►

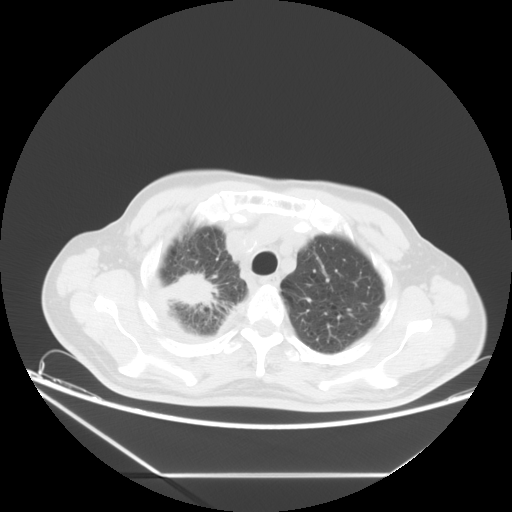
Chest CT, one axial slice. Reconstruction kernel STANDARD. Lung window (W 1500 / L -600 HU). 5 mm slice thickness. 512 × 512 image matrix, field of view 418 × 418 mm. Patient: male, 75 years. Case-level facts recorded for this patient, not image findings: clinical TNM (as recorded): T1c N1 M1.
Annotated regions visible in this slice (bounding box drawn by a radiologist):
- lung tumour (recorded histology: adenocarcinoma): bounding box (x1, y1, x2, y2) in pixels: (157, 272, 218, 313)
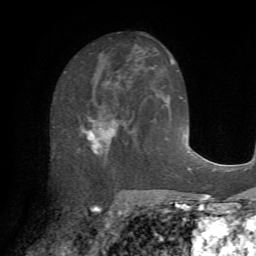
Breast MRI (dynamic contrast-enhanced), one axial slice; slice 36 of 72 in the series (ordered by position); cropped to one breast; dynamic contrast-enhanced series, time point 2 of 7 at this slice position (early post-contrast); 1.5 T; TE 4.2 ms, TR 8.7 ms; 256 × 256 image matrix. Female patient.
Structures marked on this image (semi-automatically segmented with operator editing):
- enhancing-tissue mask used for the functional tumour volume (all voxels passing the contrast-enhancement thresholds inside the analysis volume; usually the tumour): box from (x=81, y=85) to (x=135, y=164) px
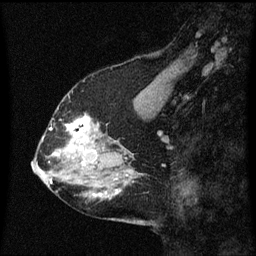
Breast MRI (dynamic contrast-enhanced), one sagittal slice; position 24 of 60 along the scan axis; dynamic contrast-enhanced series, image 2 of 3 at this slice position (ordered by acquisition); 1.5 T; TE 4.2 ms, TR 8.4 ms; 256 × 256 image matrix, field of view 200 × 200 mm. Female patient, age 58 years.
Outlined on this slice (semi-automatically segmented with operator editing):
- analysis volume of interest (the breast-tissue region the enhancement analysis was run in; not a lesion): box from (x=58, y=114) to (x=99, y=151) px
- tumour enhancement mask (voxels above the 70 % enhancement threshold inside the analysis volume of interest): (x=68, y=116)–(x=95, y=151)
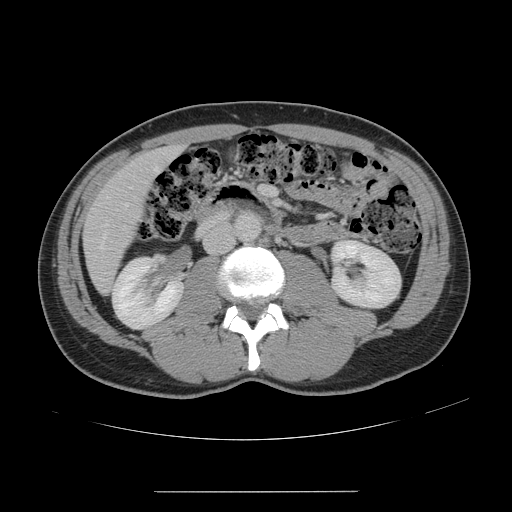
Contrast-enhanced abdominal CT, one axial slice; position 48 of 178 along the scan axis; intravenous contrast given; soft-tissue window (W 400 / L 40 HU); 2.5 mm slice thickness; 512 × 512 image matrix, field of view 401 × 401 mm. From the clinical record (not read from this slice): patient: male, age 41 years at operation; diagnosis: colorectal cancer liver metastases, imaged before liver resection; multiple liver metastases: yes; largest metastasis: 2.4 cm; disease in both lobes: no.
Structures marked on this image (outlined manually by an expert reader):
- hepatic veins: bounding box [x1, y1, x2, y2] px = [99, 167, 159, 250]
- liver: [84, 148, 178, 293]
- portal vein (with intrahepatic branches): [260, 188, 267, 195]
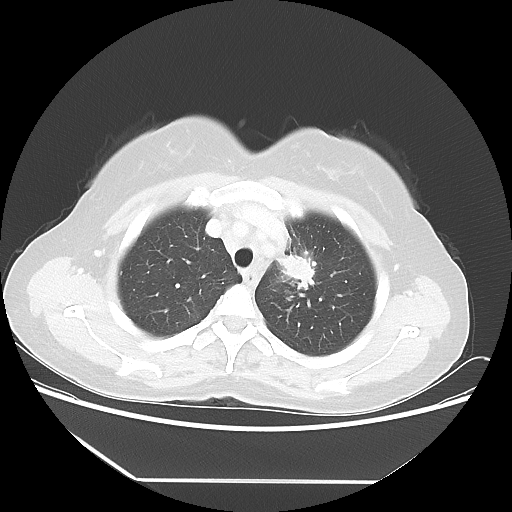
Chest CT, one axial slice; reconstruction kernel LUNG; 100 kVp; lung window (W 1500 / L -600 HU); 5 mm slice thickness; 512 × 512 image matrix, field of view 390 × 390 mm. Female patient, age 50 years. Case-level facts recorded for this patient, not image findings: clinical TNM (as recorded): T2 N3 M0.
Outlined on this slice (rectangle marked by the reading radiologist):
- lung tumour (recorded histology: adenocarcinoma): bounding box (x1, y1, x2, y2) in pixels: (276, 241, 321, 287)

◄

Every record above should be transcribed exactly; the pictures stay out of the copy.

Answer to this exercise
Chest CT, one axial slice. Reconstruction kernel STANDARD. Lung window (W 1500 / L -600 HU). 5 mm slice thickness. 512 × 512 image matrix, field of view 418 × 418 mm. Patient: male, 75 years. Case-level facts recorded for this patient, not image findings: clinical TNM (as recorded): T1c N1 M1.
Annotated regions visible in this slice (bounding box drawn by a radiologist):
- lung tumour (recorded histology: adenocarcinoma): bounding box (x1, y1, x2, y2) in pixels: (157, 272, 218, 313)
Breast MRI (dynamic contrast-enhanced), one axial slice; slice 36 of 72 in the series (ordered by position); cropped to one breast; dynamic contrast-enhanced series, time point 2 of 7 at this slice position (early post-contrast); 1.5 T; TE 4.2 ms, TR 8.7 ms; 256 × 256 image matrix. Female patient.
Structures marked on this image (semi-automatically segmented with operator editing):
- enhancing-tissue mask used for the functional tumour volume (all voxels passing the contrast-enhancement thresholds inside the analysis volume; usually the tumour): box from (x=81, y=85) to (x=135, y=164) px
Breast MRI (dynamic contrast-enhanced), one sagittal slice; position 24 of 60 along the scan axis; dynamic contrast-enhanced series, image 2 of 3 at this slice position (ordered by acquisition); 1.5 T; TE 4.2 ms, TR 8.4 ms; 256 × 256 image matrix, field of view 200 × 200 mm. Female patient, age 58 years.
Outlined on this slice (semi-automatically segmented with operator editing):
- analysis volume of interest (the breast-tissue region the enhancement analysis was run in; not a lesion): box from (x=58, y=114) to (x=99, y=151) px
- tumour enhancement mask (voxels above the 70 % enhancement threshold inside the analysis volume of interest): (x=68, y=116)–(x=95, y=151)
Contrast-enhanced abdominal CT, one axial slice; position 48 of 178 along the scan axis; intravenous contrast given; soft-tissue window (W 400 / L 40 HU); 2.5 mm slice thickness; 512 × 512 image matrix, field of view 401 × 401 mm. From the clinical record (not read from this slice): patient: male, age 41 years at operation; diagnosis: colorectal cancer liver metastases, imaged before liver resection; multiple liver metastases: yes; largest metastasis: 2.4 cm; disease in both lobes: no.
Structures marked on this image (outlined manually by an expert reader):
- hepatic veins: bounding box [x1, y1, x2, y2] px = [99, 167, 159, 250]
- liver: [84, 148, 178, 293]
- portal vein (with intrahepatic branches): [260, 188, 267, 195]
Chest CT, one axial slice; reconstruction kernel LUNG; 100 kVp; lung window (W 1500 / L -600 HU); 5 mm slice thickness; 512 × 512 image matrix, field of view 390 × 390 mm. Female patient, age 50 years. Case-level facts recorded for this patient, not image findings: clinical TNM (as recorded): T2 N3 M0.
Outlined on this slice (rectangle marked by the reading radiologist):
- lung tumour (recorded histology: adenocarcinoma): bounding box (x1, y1, x2, y2) in pixels: (276, 241, 321, 287)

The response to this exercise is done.